Don't leave former interpreters stranded in Afghanistan

Good for regularly shirtless Prime Minister Justin Trudeau as he has a blast photo bombing weddings and surfing with pals.


But not everybody is as free.

Ask Abdul Wasi Sherzai.

If Trudeau is going to give the shirt off his back to anybody, it should be for guys like Abdul who are in need of it.

“There is no security for us in Afghanistan,” Sherzai told me via e-mail from the terror-torn country we as a nation once cared about.

Sherzai cared enough to help our troops as an interpreter.

He doesn’t regret it even if he recently received a letter from Canadian immigration officials saying his application was turned down — largely because of an inability to provide proper paper work.

That kind of red tape works in Canada. Not so much in Afghanistan where homes, schools and government buildings are often burned or bombed to the ground.

People like Sherzai, and his wife and kids, are at risk every moment from the Taliban and ISIS.

“Our life is full of risks in Afghanistan,” he said. “Even my children can’t go to school. They are afraid from Taliban every night. It is a dangerous country for us. Insurgents gave us warning threat letter ... ‘because you worked with unbelievers we are going to kill all members of your family.’”

Of course, they are not kidding. Just last week, 80 people were killed and 231 were hurt in a bombing.

“My children and my wife tell me ‘Please leave this country now,’” he said.

If only it were that easy.

But to be fair to Canadian Citizenship and Immigration, they have been overworked bringing in refugees and have done a good job. Also full marks to Minister John McCallum and Trudeau for seeing through the James Akam case.

Also an interpreter, he was in a refugee camp in Germany and his wife and son were in Afghanistan. They are now in Calgary and thriving.

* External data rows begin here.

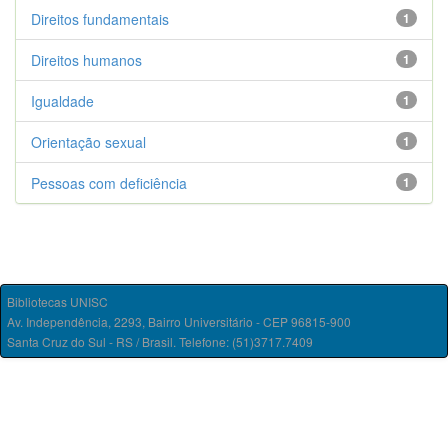
Direitos fundamentais
1
Direitos humanos
1
Igualdade
1
Orientação sexual
1
Pessoas com deficiência
1
Bibliotecas UNISC
Av. Independência, 2293, Bairro Universitário - CEP 96815-900
Santa Cruz do Sul - RS / Brasil. Telefone: (51)3717.7409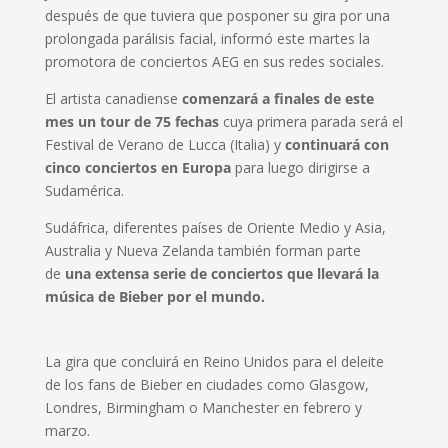
después de que tuviera que posponer su gira por una
prolongada parálisis facial, informó este martes la
promotora de conciertos AEG en sus redes sociales.
El artista canadiense
comenzará a finales de este
mes un tour de 75 fechas
cuya primera parada será el
Festival de Verano de Lucca (Italia) y
continuará con
cinco conciertos en Europa
para luego dirigirse a
Sudamérica.
Sudáfrica, diferentes países de Oriente Medio y Asia,
Australia y Nueva Zelanda también forman parte
de
una extensa serie de conciertos que llevará la
música de Bieber por el mundo.
La gira que concluirá en Reino Unidos para el deleite
de los fans de Bieber en ciudades como Glasgow,
Londres, Birmingham o Manchester en febrero y
marzo.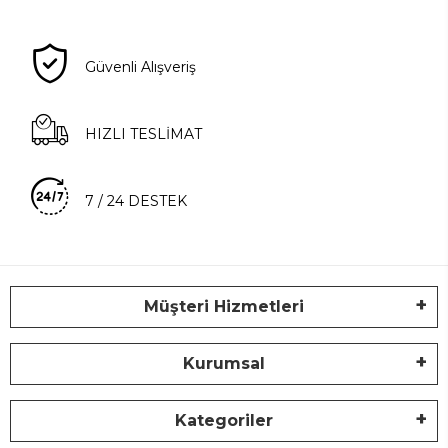
Güvenli Alışveriş
HIZLI TESLİMAT
7 / 24 DESTEK
Müşteri Hizmetleri
Kurumsal
Kategoriler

Another stranded former interpreter to the Canadian troops, Alam Khan, tells me there are up to 100 others who did not receive the benefits of a special program that came to an end not long after we left the country.

I have been told Canada is working on a solution to make sure all connected to the military will have a chance to apply. Reports from Afghanistan show the embassy staff doing what they can. But then comes the same problem Akam ran into.

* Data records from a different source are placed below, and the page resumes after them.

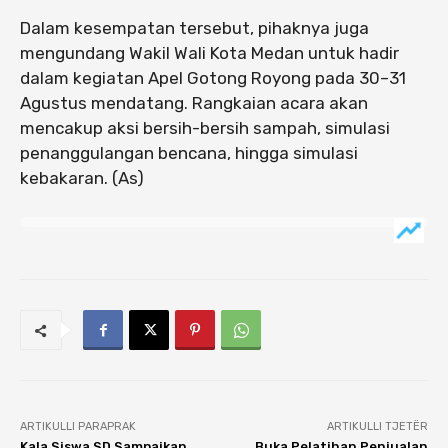
Dalam kesempatan tersebut, pihaknya juga
mengundang Wakil Wali Kota Medan untuk hadir
dalam kegiatan Apel Gotong Royong pada 30–31
Agustus mendatang. Rangkaian acara akan
mencakup aksi bersih-bersih sampah, simulasi
penanggulangan bencana, hingga simulasi
kebakaran. (As)
ARTIKULLI PARAPRAK
ARTIKULLI TJETËR
Kala Siswa SD Sampaikan
Buka Pelatihan Penjualan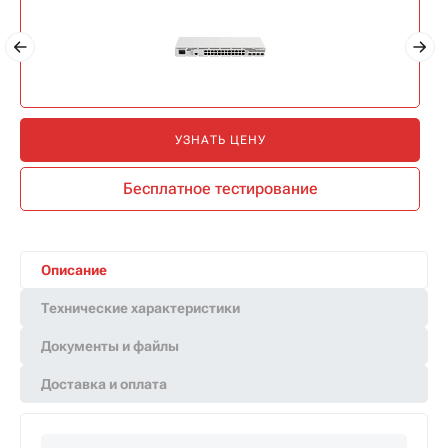
УЗНАТЬ ЦЕНУ
Бесплатное тестирование
Описание
Технические характеристики
Документы и файлы
Доставка и оплата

The rigorous standards make it difficult and because these people are not considered refugees, they don’t get the benefit of the doubt when they fail to produce documents.

What they do have is their military service records and pictures as proof. It puts them in a special category. I’ve written both the minister and prime minister to express this.

By the end of this year, I would like to see all of those remaining who qualify (most will) on Canadian soil with Akam, who vouches for Sherzai.

They earned it.

We can’t leave our interpreters abandoned and left to die. Not acceptable.

I like Trudeau and his act but when he’s doing the selfies or getting the vanity chest shots, there are real things going on, too.

Some of us fought unsuccessfully to prevent Canadian hostages Robert Hall and John Ridsdel from being murdered by terrorists in the Philippines and were not happy with the government’s response.

It did not work out well and while most did not care that they were beheaded. I am hoping for the interpreters who valiantly served our troops, that we get a different response and prevent more death.

So take off your shirt anywhere you like Justin.

But remember there are people out there counting on you who are not having as much fun.